Traditional Meets Tech with 3D Printing and Bronze Trophy Making
" 3D printing allowed a cost effective solution to what is normally an expensive and more time consuming traditional process using clay, molds, and metal casting. "
King Sculpture Studios
Tim King is a traditional sculptor in Longmont Colorado, USA. While also respectful of traditional lost-wax bronze techniques, Tim has integrated digital design and 3D Printing options into his creative process. He enjoys life-long learning about tools and techniques which enable the translation of his ideas of beauty and emotions into physical world creations. He sees combinations of 3D printing with ancient bronze workflows as an amazing opportunity to expand awareness, affordability, and love of heirloom quality art to a much wider audience. His current focus is upon family and dance themes.
3D model processed to imitate traditional bronze sculptures.
The traditional process that King uses is long and labor intensive. There are many resources such as clay sculpt that get destroyed in the process and will only get used once.
Before including 3D printing, the industry’s traditional methods included:
- Laborious manual processing hours
- Utilizing resources that could not be reused
- Difficult repeatability at various scales
By applying Raise3D printers, the company was able to
- Avoid laborious production steps by beginning with a complete model
- Offer sculptures in multiple sizes due to perfect repeatability and likeness
- Create low cost alternatives with a fully 3D printed final product
- Reduced material costs
- Reduced overall production time
- Create accurate proofs before finalizing
Company: King Sculpture Studios
Industry: Bronze Sculptures
Interviewee: Tim King
Title: Classic Sculptor
Process: The ancient lost-wax bronze process involves labor intensive steps spanning from 4 months to a year. At King Sculpture Studios, this traditional process consists of 15 steps.
- An armature skeleton is made (typically with wire or plumbing). Foam sheets and foam spray is then added to create the rough structure.
- Clay and/or Wax are added to this base to hand-sculpt the piece.
- Mold. Liquid rubber is applied over the original clay sculpture. The molds are usually made in multiple sectional pieces, and the clay sculpture is destroyed during this process.
- The Cured rubber molds are cleaned, and the outer sections are covered with plaster for support
- Layers of wax are then added to the inside of the mold. These are painted or poured to build each layer until it is 3/16" thick. One wax copy is required every time a bronze sculpture is cast.
- The detailed wax replica of the sculpture pieces are removed from the molds. Mold seam lines are removed, and some of the wax pieces are reassembled. Flaws such as air bubbles and bumps are manually removed and resculpted in wax.
- Wax sprues, are added to properly guide the flow of air and molten bronze. Sprues are wax sticks that connect to the model to allow these pathways.
- The wax pieces are repeatedly dipped into a fine sand slurry mixture to build up 12 layers over multiple days. All sides of the wax are coated in order to make a hollow sculpture. The shell also must be created for every individual bronze casting and can only be used one time.

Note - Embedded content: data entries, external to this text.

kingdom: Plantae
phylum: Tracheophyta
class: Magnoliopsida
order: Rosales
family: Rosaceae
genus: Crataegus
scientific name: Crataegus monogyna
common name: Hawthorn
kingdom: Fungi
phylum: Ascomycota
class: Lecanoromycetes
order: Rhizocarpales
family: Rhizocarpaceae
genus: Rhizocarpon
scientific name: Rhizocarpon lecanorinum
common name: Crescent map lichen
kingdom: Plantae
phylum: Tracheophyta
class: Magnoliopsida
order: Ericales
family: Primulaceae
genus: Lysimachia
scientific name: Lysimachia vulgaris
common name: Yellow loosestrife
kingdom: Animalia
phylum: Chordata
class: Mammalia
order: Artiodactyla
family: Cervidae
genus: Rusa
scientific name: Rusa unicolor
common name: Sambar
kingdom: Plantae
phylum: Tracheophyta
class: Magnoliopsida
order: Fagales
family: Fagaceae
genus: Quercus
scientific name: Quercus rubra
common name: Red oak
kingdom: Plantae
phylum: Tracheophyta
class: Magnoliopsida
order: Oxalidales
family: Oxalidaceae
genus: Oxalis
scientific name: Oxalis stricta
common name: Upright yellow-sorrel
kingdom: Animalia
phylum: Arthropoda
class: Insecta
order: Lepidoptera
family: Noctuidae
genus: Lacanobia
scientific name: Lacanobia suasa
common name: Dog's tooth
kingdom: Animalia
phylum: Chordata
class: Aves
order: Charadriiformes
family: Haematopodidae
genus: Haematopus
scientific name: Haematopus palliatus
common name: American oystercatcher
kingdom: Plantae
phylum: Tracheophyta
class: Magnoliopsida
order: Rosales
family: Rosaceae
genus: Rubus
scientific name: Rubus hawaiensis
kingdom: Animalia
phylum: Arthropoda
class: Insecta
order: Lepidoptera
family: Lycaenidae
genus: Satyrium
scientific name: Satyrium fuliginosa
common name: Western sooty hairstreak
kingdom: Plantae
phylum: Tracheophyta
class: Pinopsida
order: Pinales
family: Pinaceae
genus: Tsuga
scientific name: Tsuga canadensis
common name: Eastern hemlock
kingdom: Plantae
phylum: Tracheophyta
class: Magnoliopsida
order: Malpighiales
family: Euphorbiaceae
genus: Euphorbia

- Pressured steam is used to melt the wax from the hardened shell. The inner walls of the now hollow shell are ready to be filled with bronze.
- Molten bronze is then poured into each shell.
- Using air hammers, plasma cutters, and sand blasting, the ceramic shell is broken and cleaned from the cooled bronze parts.
- Parts that were cast separately are then welded back together.
- Air tools, burs and sanding are used to hide weld lines and to recreate the original sculpture textures.
An oven, chemicals, traditional pigments, torches, airbrushes and hand scrubbing are used to apply color. The patina is protected by lacquer, and the lacquer is protected by hand buffing with paste wax.
Pieces are finished by being attached to a stone or wooden base.
By utilizing 3D printing, Tim King utilizes the features of repeatability and the ability to to print custom parts. With the 3D models, he can still create molds and continue the casting process and can now bypass some of the time consuming sculpting stages.
By scanning a pre-existing sculpture, King can make replicas of his original works in a wide variety of sizes which would have originally required sculpting a new clay model for each size.
Another application King uses involves the aid of 3D sculpting software. King can create his sculpture digitally and directly produce it in a 3D print without the need for clay sculpting.
Lastly, 3D printed pieces can be used directly as a sculpture and can be post processed to resemble many different textures and materials.
Referencing dozens of images of his client's friend, King created the design in ZBrush, and printed small models on his N2 Plus. By utilizing a 3D printer, replicas like these small models are exactly the same every time which gives the artist a chance to confirm the design of the model before printing and painting the final product.